** Opening Provided data block **

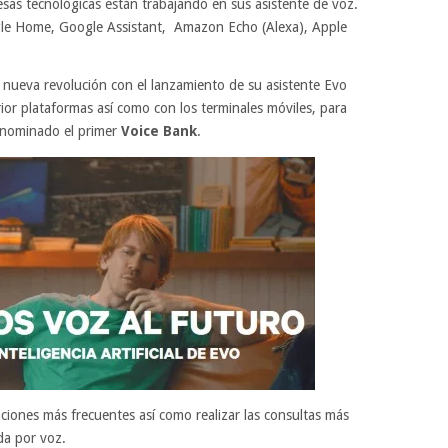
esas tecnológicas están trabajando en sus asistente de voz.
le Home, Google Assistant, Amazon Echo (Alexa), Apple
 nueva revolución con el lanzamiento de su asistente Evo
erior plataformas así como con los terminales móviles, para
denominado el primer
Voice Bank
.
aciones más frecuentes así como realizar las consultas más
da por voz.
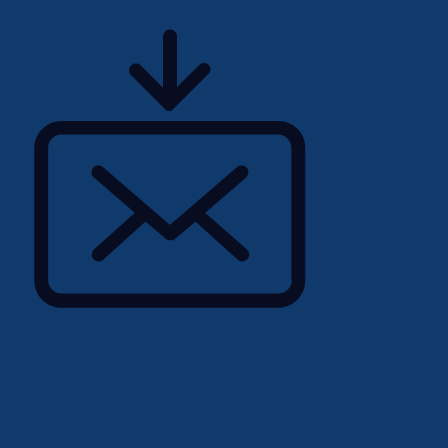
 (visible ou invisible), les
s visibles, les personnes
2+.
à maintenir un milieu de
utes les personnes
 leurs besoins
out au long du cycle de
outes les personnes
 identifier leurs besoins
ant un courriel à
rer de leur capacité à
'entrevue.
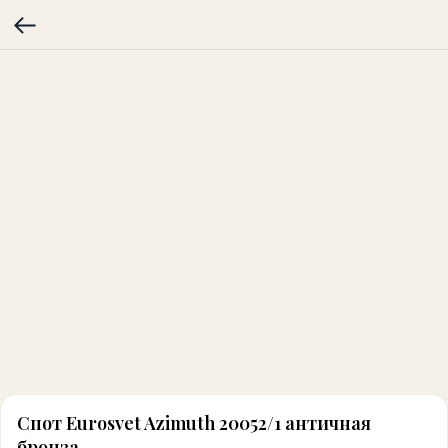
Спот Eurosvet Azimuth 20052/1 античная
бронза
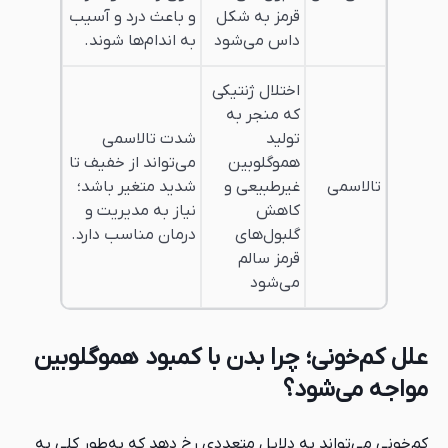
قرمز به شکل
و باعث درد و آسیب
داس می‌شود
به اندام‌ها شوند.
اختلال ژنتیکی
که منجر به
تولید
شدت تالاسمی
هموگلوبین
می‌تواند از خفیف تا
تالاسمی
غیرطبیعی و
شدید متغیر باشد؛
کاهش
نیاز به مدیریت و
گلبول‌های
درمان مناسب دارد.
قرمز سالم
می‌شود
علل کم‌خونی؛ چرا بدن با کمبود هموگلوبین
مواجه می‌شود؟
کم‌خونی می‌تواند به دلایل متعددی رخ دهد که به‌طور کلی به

** Closing Provided data block **
** Opening Provided data block **

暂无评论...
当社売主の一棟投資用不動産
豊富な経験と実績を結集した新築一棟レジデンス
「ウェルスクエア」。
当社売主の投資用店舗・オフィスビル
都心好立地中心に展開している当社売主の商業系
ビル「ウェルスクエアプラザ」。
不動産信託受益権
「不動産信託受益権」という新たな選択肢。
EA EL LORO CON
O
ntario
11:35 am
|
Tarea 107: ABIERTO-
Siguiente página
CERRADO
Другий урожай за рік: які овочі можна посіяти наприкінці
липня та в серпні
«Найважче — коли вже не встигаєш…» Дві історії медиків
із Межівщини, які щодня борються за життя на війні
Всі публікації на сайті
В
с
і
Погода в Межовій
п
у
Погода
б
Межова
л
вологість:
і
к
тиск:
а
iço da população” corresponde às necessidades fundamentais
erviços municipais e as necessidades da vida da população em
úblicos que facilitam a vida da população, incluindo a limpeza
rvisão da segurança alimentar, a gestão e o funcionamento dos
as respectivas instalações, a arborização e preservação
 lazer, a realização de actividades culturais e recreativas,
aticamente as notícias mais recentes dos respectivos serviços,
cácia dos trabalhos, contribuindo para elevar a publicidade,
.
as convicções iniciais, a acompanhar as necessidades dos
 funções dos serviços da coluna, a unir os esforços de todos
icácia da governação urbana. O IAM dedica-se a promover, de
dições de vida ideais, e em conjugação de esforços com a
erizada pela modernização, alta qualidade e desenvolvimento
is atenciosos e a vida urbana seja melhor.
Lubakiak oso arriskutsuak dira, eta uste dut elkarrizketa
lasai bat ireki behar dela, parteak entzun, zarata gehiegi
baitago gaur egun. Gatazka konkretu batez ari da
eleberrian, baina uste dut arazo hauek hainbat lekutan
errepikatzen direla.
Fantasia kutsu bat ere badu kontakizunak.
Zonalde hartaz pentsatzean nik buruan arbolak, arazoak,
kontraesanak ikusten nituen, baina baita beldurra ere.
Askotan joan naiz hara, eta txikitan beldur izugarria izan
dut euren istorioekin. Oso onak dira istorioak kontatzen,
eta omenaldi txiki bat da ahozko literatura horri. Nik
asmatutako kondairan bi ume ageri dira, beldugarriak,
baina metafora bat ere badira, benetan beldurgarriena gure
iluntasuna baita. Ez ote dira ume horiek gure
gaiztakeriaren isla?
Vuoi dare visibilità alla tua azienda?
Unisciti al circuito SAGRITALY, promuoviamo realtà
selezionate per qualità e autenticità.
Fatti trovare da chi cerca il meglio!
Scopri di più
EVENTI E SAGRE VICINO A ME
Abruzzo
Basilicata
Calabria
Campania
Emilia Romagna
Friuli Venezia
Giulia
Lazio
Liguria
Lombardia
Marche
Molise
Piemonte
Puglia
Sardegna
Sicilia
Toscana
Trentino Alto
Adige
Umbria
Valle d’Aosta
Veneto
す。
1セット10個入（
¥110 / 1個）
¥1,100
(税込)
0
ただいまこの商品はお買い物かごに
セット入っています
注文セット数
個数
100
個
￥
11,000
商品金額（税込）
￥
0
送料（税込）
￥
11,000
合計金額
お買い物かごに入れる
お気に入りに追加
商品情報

** Closing Provided data block **

Copy each line of the preceding material that contains "gure".

(Written solution)
baina metafora bat ere badira, benetan beldurgarriena gure
iluntasuna baita. Ez ote dira ume horiek gure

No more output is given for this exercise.